Royal Bank of Scotland is poised to acquire a strategic stake worth up to $4bn (£2.1bn) in Bank of China, fulfilling its long-held ambition to expand in the rapidly growing Asian markets.

Britain's second-largest bank is vying with nine other Western lenders to take a stake in the Chinese company, the country's top foreign-exchange bank, ahead of its flotation.

RBS is thought to be eyeing a 15 to 20 per cent stake in Bank of China, which would cost it between $3bn and $4bn, the biggest overseas acquisition in a Chinese lender. Under Chinese law, foreign investors can own up to 25 per cent of a Chinese bank, with a single investor holding no more than 20 per cent.

Bank of China, the country's second-largest bank, confirmed it was in talks with RBS and other banks, but stressed that "nothing has been finalised".

A spokesman dismissed reports that RBS was close to an agreement and suggestions that its stake would be at the upper end. That could mean that RBS will have to settle for a smaller share of the company alongside other Western banks.

The spokesman said the bank was likely to end up with three or four strategic investors. A decision on selling the stakes is expected by June.

Other banks interested in taking a minority stake in the Chinese bank include Bank of America, Deutsche Bank, UBS and seven other foreign banks, Bank of China said last week. Talks with RBS and UBS, which is thought to want a 2 per cent stake worth $300m, are believed to be the most advanced.

This month, Kenneth Lewis, chief executive of Bank of America, was reported as saying that the bank would pay $1bn to $2bn for a stake in a Chinese bank as part of a strategic partnership.
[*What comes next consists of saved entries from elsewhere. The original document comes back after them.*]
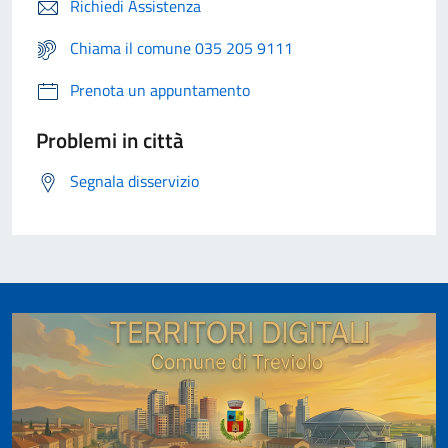
Richiedi Assistenza
Chiama il comune 035 205 9111
Prenota un appuntamento
Problemi in città
Segnala disservizio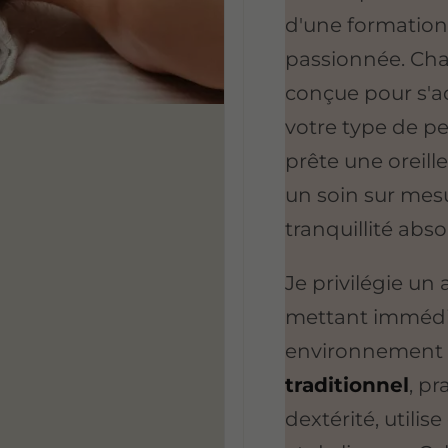
d'une formation
passionnée. Cha
conçue pour s'a
votre type de pe
prête une oreill
un soin sur mes
tranquillité abso
Je privilégie un
mettant immédia
environnement 
traditionnel
, p
dextérité, utili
Sir Fred Goodwin, the chief executive of RBS, is keen to expand in Asia, where the Edinburgh-based bank has only a small presence. He has ruled out large takeovers this year and said the bank favoured joint ventures for certain products in China. Last night, RBS declined to comment on the Bank of China deal.

Bank of China, which is hoping to get a stock market listing by next year, is trying to restructure its finances by bringing in foreign banks as partners to raise capital and to benefit from their expertise. It plans to raise between $3bn and $5bn in its initial public offering.

Ma Jun, a fund manager at E Fund Management in Guangzhou, said the Chinese commercial banks were very keen to get foreign lenders as strategic investors to learn from their management experience as they try to create "more innovative products and services". Foreign banks, in turn, are falling over themselves to get a slice of China's fast-growing market. HSBC owns stakes in three Chinese lenders, including a 20 per cent stake in Bank of Communications, while Standard Chartered acquired one-fifth of the newly formed Bohai Bank in November last year.

However, concerns over corruption and fraud at Chinese banks have highlighted the risks faced by foreign companies expanding in the country. Bank of China has been embroiled in two banking scandals this year. It lost $78m after being tricked by a property developer in Beijing, and reported missing funds in other parts of China amounting to several hundred million yuan. This year, China's four largest banks have lost more than $100m from fraud. But Bank of China has been cleaning up its books and has reorganised itself ahead of its planned flotation.

The moves form part of government plans to strengthen the financial industry before opening it up fully to foreign banks in 2007. Bank of China, along with HSBC, Deutsche Bank, Citibank and others, has been selected to become a market maker in expanded foreign currency trading, due to begin in May.